S(t | x) = S₀(t)^{exp(βx)}.
Because the baseline h₀(t) factors out, β is estimated from the order of events (partial likelihood) without modeling h₀. The covariate just rescales the cumulative hazard, so survival curves are powers of the baseline — and stay ordered.
The workhorse of clinical and reliability modeling; coefficients read as log-hazard-ratios. Check the proportional-hazards assumption (crossing curves break it); DeepSurv learns βᵀx as a neural net.
Self-training & pseudo-labels
With a handful of labels and a flood of unlabeled data, self-training bootstraps: fit a model on the labels, let it label the unlabeled points it’s most confident about, add those pseudo-labels, and refit. Done carefully it sharpens the boundary using free data; done carelessly it amplifies its own mistakes. Step the rounds and watch confident points get adopted.
1) fit on labeled. 2) pseudo-label x where confidence > τ. 3) add to training set, refit. Repeat.
Confident predictions on unlabeled data are likely correct, so adding them effectively grows the labeled set and pulls the boundary into low-density regions. The risk: confirmation bias — early errors get reinforced, so confidence thresholds and re-checking matter.
Pseudo-labeling and “noisy student” training are simple, strong semi-supervised baselines, especially in vision. FixMatch combines pseudo-labels with consistency (next cards).
Label propagation
If similar points should share labels, build a graph connecting nearby points and let the few known labels diffuse along the edges — like color spreading through a network. Labels flow easily within a dense cluster but barely cross the sparse gap between clusters. Step the propagation and watch the labels flood outward.
Build affinity Wᵢⱼ = exp(−∥xᵢ−xⱼ∥²/σ²). Iterate f ← D⁻¹W f, clamping labeled nodes.
Each node’s label becomes a weighted average of its neighbors’, so labels diffuse fastest where edges are strong (dense regions) and stall across low-density gaps — encoding the cluster/manifold assumption directly in the graph.
Graph-based SSL (label propagation/spreading) is transductive and effective when data forms clear manifolds; it underlies modern graph-SSL and some GNN training. Sensitive to the graph and bandwidth σ.
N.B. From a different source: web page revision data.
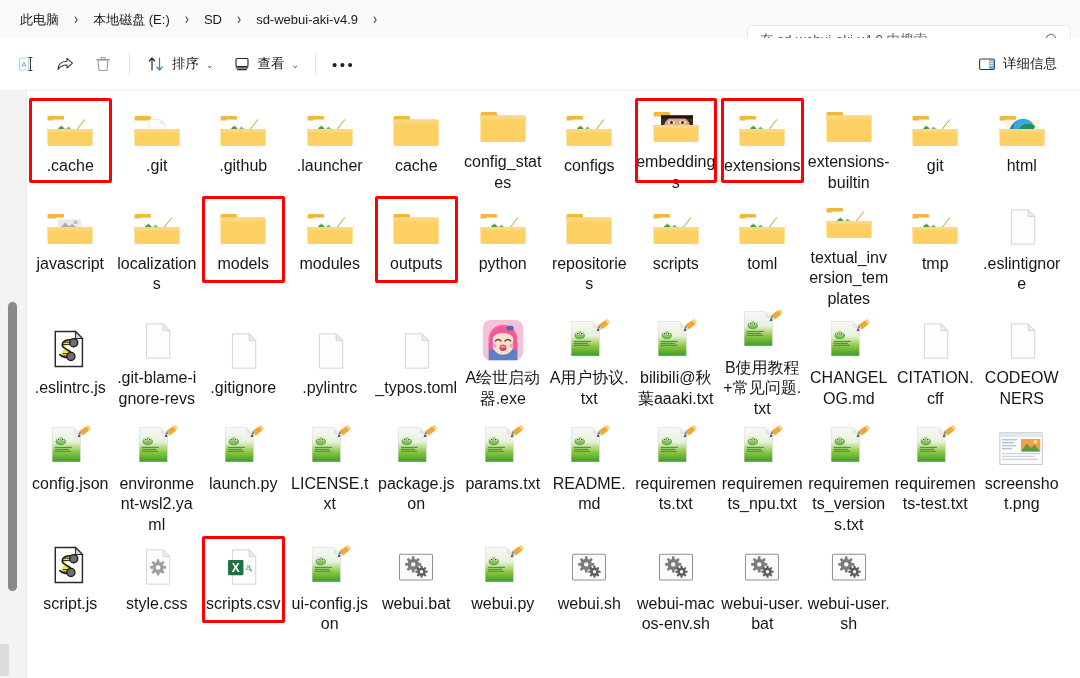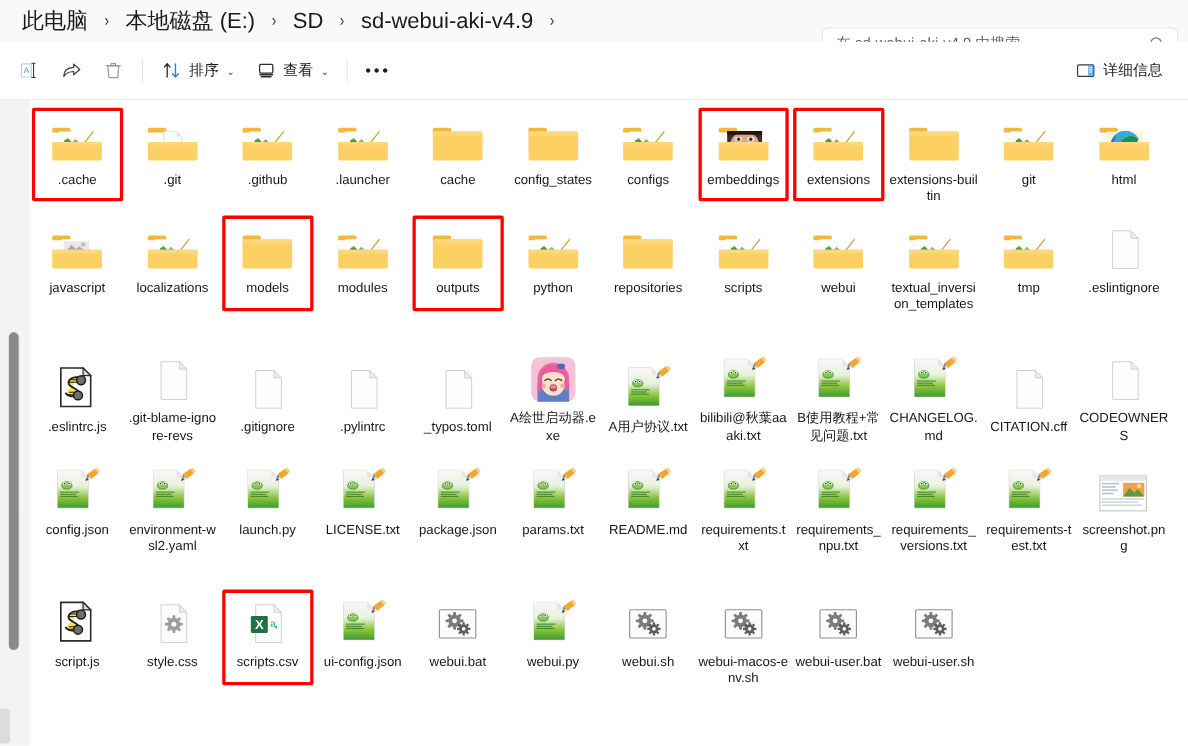--- a/index.html
+++ b/index.html
@@ -13,21 +13,21 @@
   #root { position: relative; width: 1080px; height: 678px; background: #fff; }
 
   
   .addressbar {
     position: absolute; left: 0; top: 0; width: 1080px; height: 38px;
     background: #f9f9f9;
     display: flex; align-items: center;
   }
   .crumbs { display: flex; align-items: center; padding-left: 14px; height: 100%; }
   .crumb {
-    font-size: 20px; color: #1a1a1a; padding: 3px 6px; border-radius: 4px;
+    font-size: 13px; color: #1a1a1a; padding: 3px 6px; border-radius: 4px;
     white-space: nowrap; line-height: 1;
   }
   .crumb-sep {
     color: #3b3b3b; font-size: 12.5px; padding: 0 9px; user-select: none;
     transform: scaleY(1.25);
   }
   .searchbox {
     position: absolute; right: 10px; top: 7px; width: 322px; height: 28px;
     background: #ffffff; border-radius: 5px;
     display: flex; align-items: center; padding: 0 10px 0 12px;
@@ -98,21 +98,21 @@
   .cell.r0 { height: 98px; }
   .cell.r1 { height: 110px; }
   .cell.r2 { height: 110px; justify-content: center; }
   .cell.r3 { height: 110px; }
   .cell.r4 { height: 120px; }
   .icon-wrap {
     width: 52px; height: 46px; display: flex; align-items: flex-end; justify-content: center;
     margin-bottom: 5px;
   }
   .label {
-    font-size: 12px; color: #171717; line-height: 1.28; text-align: center;
+    font-size: 16px; color: #171717; line-height: 1.28; text-align: center;
     word-break: break-all; max-width: 82px;
   }
   .hl {
     position: absolute; border: 3px solid #fe0000; border-radius: 2px;
     pointer-events: none;
   }
 </style>
 </head>
 <body>
 
@@ -502,21 +502,21 @@
                 <path d="M2.5 9.4 L2.5 6.6 A1.5 1.5 0 0 1 4 5.1 L17.6 5.1 A1.5 1.5 0 0 1 19.1 6.6 L19.1 9.4 Z" fill="#f0b93b"></path>
                 <rect x="8.5" y="8.6" width="33" height="13.5" fill="#ffffff"></rect>
                 <path d="M11 20.8 L16.5 14.2 L20.5 18.6 L23.5 15.4 L29 20.8 Z" fill="#7fb96a"></path>
                 <ellipse cx="16" cy="17.6" rx="2.6" ry="1.9" fill="#4e9a3d"></ellipse>
                 <path d="M29 8.9 L39.6 8.9 L32.2 21.8 L27.5 21.8 Z" fill="#ffffff"></path>
                 <line x1="29.5" y1="21.6" x2="40" y2="8.4" stroke="#c89a30" stroke-width="1"></line>
                 <path d="M2.5 18 L46 18 A1.6 1.6 0 0 1 47.6 19.6 L47.6 33.4 A1.6 1.6 0 0 1 46 35 L4.1 35 A1.6 1.6 0 0 1 2.5 33.4 Z" fill="#fcd063"></path>
                 <path d="M2.5 18 L47.6 18 L47.6 21.3 L2.5 21.3 Z" fill="#fbd77d"></path>
               </svg>
             </div>
-            <div class="label">webui</div>
+            <div class="label">toml</div>
           </div>
           <div class="cell r1">
             <div class="icon-wrap">
               <svg viewBox="0 0 50 40" width="50" height="40">
                 <path d="M2.5 9.4 L2.5 6.6 A1.5 1.5 0 0 1 4 5.1 L17.6 5.1 A1.5 1.5 0 0 1 19.1 6.6 L19.1 9.4 Z" fill="#f0b93b"></path>
                 <rect x="8.5" y="8.6" width="33" height="13.5" fill="#ffffff"></rect>
                 <path d="M11 20.8 L16.5 14.2 L20.5 18.6 L23.5 15.4 L29 20.8 Z" fill="#7fb96a"></path>
                 <ellipse cx="16" cy="17.6" rx="2.6" ry="1.9" fill="#4e9a3d"></ellipse>
                 <path d="M29 8.9 L39.6 8.9 L32.2 21.8 L27.5 21.8 Z" fill="#ffffff"></path>
                 <line x1="29.5" y1="21.6" x2="40" y2="8.4" stroke="#c89a30" stroke-width="1"></line>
Consistency regularization
A model’s prediction shouldn’t flip just because you nudged the input — a slightly augmented image is still the same class. Consistency training enforces that on unlabeled data: penalize differences between predictions on two perturbed copies. This pushes the decision boundary out of dense regions into the gaps. Raise the perturbation and watch the boundary settle into the low-density valley.
perturbation = 0.30
Loss += ∥ f(x+ε₁) − f(x+ε₂) ∥² on unlabeled x.
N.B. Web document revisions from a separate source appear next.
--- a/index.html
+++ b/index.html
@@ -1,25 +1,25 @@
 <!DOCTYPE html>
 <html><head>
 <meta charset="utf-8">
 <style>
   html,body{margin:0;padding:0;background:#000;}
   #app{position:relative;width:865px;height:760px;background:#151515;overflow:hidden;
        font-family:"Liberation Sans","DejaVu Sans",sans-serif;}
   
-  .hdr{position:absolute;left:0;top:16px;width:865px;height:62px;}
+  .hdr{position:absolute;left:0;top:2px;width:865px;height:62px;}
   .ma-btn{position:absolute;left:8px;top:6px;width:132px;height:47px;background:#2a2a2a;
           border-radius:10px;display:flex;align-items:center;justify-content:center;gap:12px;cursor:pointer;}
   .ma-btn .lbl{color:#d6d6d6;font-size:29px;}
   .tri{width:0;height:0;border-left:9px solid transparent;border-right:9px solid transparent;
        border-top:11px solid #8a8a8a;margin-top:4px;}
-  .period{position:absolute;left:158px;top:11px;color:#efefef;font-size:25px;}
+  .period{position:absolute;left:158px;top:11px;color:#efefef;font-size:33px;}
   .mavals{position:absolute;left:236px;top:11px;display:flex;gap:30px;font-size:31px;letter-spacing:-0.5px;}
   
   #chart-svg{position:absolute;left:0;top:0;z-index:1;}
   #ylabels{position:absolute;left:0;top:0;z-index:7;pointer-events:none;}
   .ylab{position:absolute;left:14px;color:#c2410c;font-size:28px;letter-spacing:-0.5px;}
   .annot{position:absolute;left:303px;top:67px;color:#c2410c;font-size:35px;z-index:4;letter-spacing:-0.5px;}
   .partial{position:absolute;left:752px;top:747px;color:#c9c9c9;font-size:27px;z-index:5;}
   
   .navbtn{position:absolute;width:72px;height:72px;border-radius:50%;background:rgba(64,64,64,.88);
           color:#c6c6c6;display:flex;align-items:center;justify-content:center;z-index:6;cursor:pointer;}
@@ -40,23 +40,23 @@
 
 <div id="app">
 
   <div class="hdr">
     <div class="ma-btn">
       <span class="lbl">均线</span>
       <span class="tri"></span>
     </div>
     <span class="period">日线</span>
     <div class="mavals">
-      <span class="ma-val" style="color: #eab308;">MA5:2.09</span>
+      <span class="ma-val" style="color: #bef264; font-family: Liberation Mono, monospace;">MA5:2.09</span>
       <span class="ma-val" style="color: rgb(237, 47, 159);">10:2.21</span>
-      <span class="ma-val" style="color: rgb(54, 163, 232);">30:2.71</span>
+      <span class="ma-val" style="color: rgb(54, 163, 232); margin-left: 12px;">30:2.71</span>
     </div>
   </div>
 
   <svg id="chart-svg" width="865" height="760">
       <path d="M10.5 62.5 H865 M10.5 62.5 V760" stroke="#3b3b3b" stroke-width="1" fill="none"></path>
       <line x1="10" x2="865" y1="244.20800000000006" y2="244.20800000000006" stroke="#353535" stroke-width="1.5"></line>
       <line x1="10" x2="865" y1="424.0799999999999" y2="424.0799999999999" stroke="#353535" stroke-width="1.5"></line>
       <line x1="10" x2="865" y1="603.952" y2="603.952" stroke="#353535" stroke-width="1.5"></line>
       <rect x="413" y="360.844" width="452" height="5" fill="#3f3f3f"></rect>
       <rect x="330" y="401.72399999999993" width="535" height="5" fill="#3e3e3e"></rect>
Encourages locally smooth, confident predictions.
Requiring invariance to perturbations forbids the boundary from cutting through clusters (where small nudges would flip labels), so it relaxes into low-density regions — the same low-density-separation principle, enforced softly.
The engine of modern semi-supervised vision: Π-model, Mean Teacher, VAT, FixMatch, MixMatch. Strong augmentation + consistency + pseudo-labels routinely match supervised accuracy with a fraction of labels.
Low-density separation
The principle tying these methods together: a good boundary should pass through regions where data is sparse, not slice through a dense cluster. Unlabeled data reveals where those gaps are. Compare a purely supervised boundary (fit to two labels) against one that uses the unlabeled density to find the true valley.
Prefer boundaries where p(x) is low (the margin lies in a density valley) — the assumption shared by S3VM, entropy minimization, and consistency methods.
Few labels under-determine the boundary; many placements fit them equally. The cluster assumption breaks the tie by favoring the placement that avoids dense regions — which unlabeled data lets you locate, even though it carries no labels itself.
The conceptual core of semi-supervised learning: unlabeled data helps only when its structure (clusters, manifolds) aligns with the labels. When it doesn’t, SSL can hurt — so validate the assumption.